Fais-toi belle, coquette, prend place à table, mange et écoute mon silence : voilà de quelle manière le chef de l’Etat a rendu hommage à la femme Algérienne ce mardi 8 mars au Palais des Nations à Club des Pins.
Le président Bouteflika qui ne s’est pas exprimé en public depuis plusieurs mois n’a pas dérogé à ce qui s’apparente désormais être une ligne de conduite : le silence. Au cours de cette cérémonie, le président n’a pas fait la moindre déclaration. Arrivé en silence, il est répartit en silence.
Rien, même pas un traître petit mot ne lui a échappé lors du déjeuner offert en l’honneur des femmes à l’occasion du 8 mars. Arrivé aux alentours de 11 heures, le président Bouteflika a dirigé droit ses pas vers la table qui lui était réservée à laquelle étaient attablées une dizaine de femmes chefs d’entreprises.
Avant de déguster sa chorba, il se montra tout de même gentlemen, consentant des sourires francs à ses convives. Les femmes invitées à la cérémonie, qui ont espéré entendre le président dire quelques mots, ont vite déchanté. Bouteflika ne dira rien.
Il ne lèvera même pas un toast. Peut-être que c’est du à l’irrésistible tentation du menu proposé à la dégustation : une chorba accompagnée de Bourek, un Mtaouem, un couscous viande, des gâteaux au citron et des fruits. Bouteflika mettra une heure et demi à faire le tour du menu. Le déjeuner expédie, le président s’est retiré. Comme il était arrivé, muré dans son silence.
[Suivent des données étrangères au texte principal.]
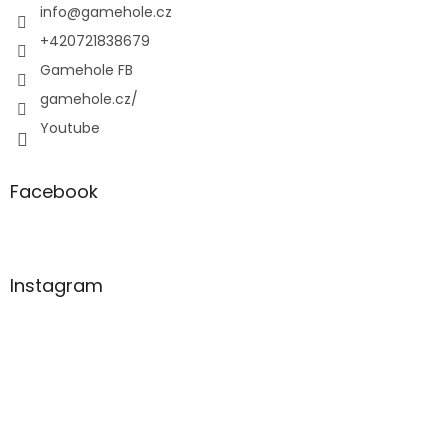
í
info
@
gamehole.cz
+420721838679
Gamehole FB
gamehole.cz/
Youtube
Facebook
Instagram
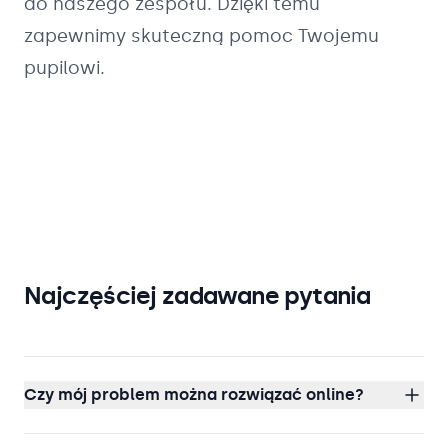
do naszego zespołu. Dzięki temu
zapewnimy skuteczną pomoc Twojemu
pupilowi.
Najczęściej zadawane pytania
Czy mój problem można rozwiązać online?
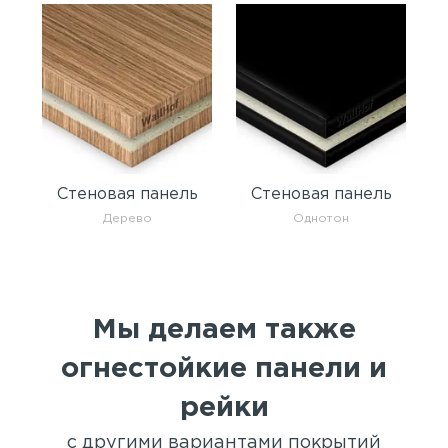
Стеновая панель
Стеновая панель
Дерево
Однотон
Мы делаем также
огнестойкие панели и
рейки
с другими вариантами покрытий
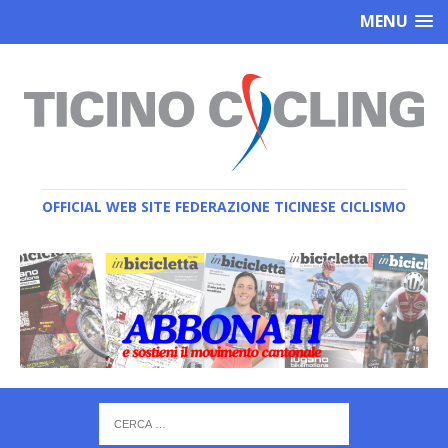
MENU
OFFICIAL WEB SITE FEDERAZIONE TICINESE CICLISMO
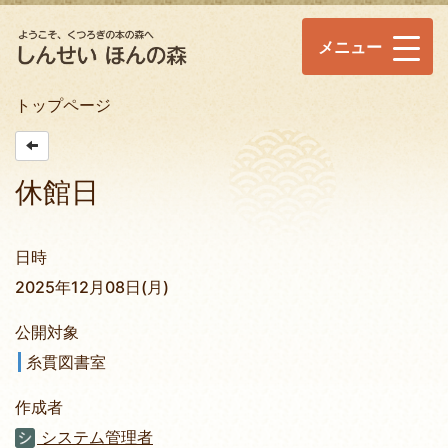
メニュー
トップページ
休館日
日時
2025年12月08日(月)
公開対象
糸貫図書室
作成者
システム管理者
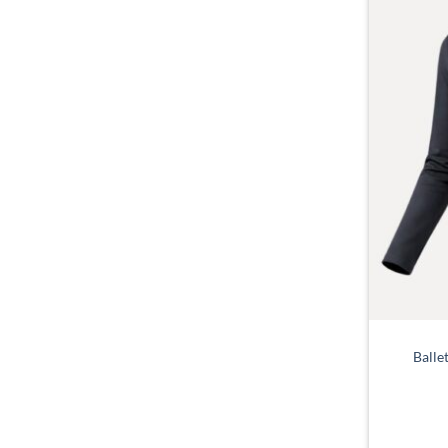
Balle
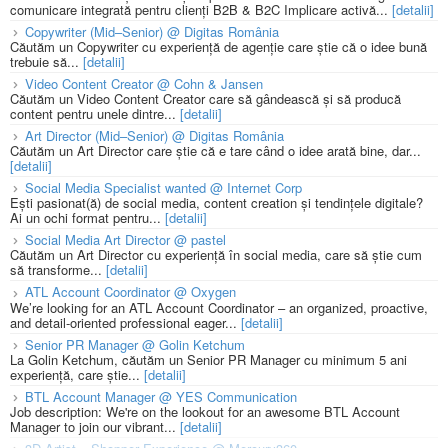
comunicare integrată pentru clienți B2B & B2C Implicare activă...
[detalii]
Copywriter (Mid–Senior) @ Digitas România
Căutăm un Copywriter cu experiență de agenție care știe că o idee bună
trebuie să...
[detalii]
Video Content Creator @ Cohn & Jansen
Căutăm un Video Content Creator care să gândească și să producă
content pentru unele dintre...
[detalii]
Art Director (Mid–Senior) @ Digitas România
Căutăm un Art Director care știe că e tare când o idee arată bine, dar...
[detalii]
Social Media Specialist wanted @ Internet Corp
Ești pasionat(ă) de social media, content creation și tendințele digitale?
Ai un ochi format pentru...
[detalii]
Social Media Art Director @ pastel
Căutăm un Art Director cu experiență în social media, care să știe cum
să transforme...
[detalii]
ATL Account Coordinator @ Oxygen
We’re looking for an ATL Account Coordinator – an organized, proactive,
and detail-oriented professional eager...
[detalii]
Senior PR Manager @ Golin Ketchum
La Golin Ketchum, căutăm un Senior PR Manager cu minimum 5 ani
experiență, care știe...
[detalii]
BTL Account Manager @ YES Communication
Job description: We're on the lookout for an awesome BTL Account
Manager to join our vibrant...
[detalii]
Les femmes invitées ont du papoter encore quelques temps, entre elles, le temps que le président et son cortège quittent et s’éloignent du Palais des Nations.
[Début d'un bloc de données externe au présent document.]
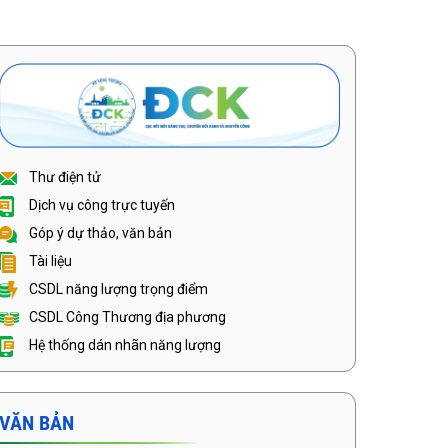
Thư điện tử
Dịch vụ công trực tuyến
Góp ý dự thảo, văn bản
Tài liệu
CSDL năng lượng trọng điểm
CSDL Công Thương địa phương
Hệ thống dán nhãn năng lượng
VĂN BẢN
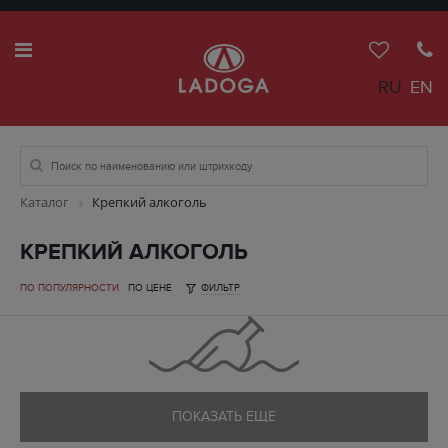
RU
EN
Каталог
Крепкий алкоголь
КРЕПКИЙ АЛКОГОЛЬ
ПО ПОПУЛЯРНОСТИ
ПО ЦЕНЕ
ФИЛЬТР
ПОКАЗАТЬ ЕЩЕ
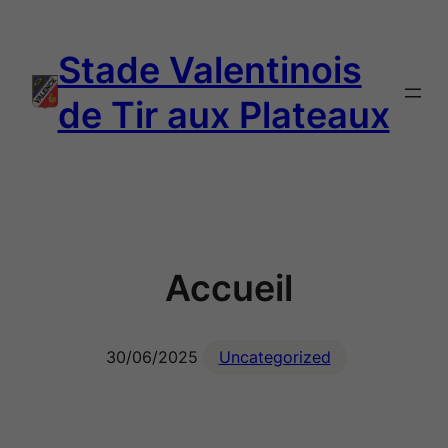
Aller
au
Stade Valentinois
contenu
de Tir aux Plateaux
Accueil
30/06/2025
Uncategorized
Bouteflika, même s’il s’est donné un air jovial, ne paraissait pas moins pale et fatigué. Il devient coutumier chez lui de célébrer la journée internationale de la femme réfugié derrière son silence, se suffisant d’une présence physique, laquelle se lit comme une contrainte protocolaire.
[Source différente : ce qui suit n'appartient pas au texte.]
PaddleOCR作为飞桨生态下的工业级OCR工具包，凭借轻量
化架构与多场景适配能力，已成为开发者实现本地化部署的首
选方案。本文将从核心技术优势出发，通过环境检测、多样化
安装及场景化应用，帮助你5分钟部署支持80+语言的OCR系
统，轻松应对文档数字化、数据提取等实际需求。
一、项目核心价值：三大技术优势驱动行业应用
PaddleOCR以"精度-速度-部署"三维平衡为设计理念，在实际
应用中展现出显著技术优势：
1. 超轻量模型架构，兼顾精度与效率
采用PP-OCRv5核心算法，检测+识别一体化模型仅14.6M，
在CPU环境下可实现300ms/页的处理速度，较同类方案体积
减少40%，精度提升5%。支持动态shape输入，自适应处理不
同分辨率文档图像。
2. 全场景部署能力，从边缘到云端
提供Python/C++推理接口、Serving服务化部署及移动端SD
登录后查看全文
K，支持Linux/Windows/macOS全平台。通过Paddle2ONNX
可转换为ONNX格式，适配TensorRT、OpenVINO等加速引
L’année dernière, il s’était comporté exactement de la même manière. C’était à l’hôtel Aurassi. Il était venu, a pris place à sa table, partager son repas avec quelques convives femmes à sa table et s’en est partit. On pourrait comprendre qu’il se soit permis de ne pas s’exprimer l’année passée, la conjoncture politique étant plutôt apaisée, tant au niveau interne qu’au plan international.
Ce n’est pas le cas cette année. L’Algérie vit au rythme de grèves et de protestations populaires itératives. La veille les gardes communaux ont battu le pavé à Alger, campant jusqu’aux environs de minuit devant l’assemblée populaire nationale.
Chaque samedi, la coordination nationale pour le changement et la démocratie (CNCD) tente une ou plusieurs marches à Alger et ailleurs dans le pays. L’université bouillonne, les cheminots bloquent le rail, les blouses blanches désertent les salles de soins… au niveau Maghreb et, au-delà dans le monde arabe, les révoltes populaires font rage.
En Libye, c’est quasiment la guerre civile. Face à tout cela, Bouteflika reste silencieux, comme détaché de tout ce qui l’entoure et s’agite autour de lui.
Ce 8 mars 2011, Bouteflika est venu déguster une chorba au Clubs Pins. Il est arrivé en silence. Il est reparti sans dire un mot.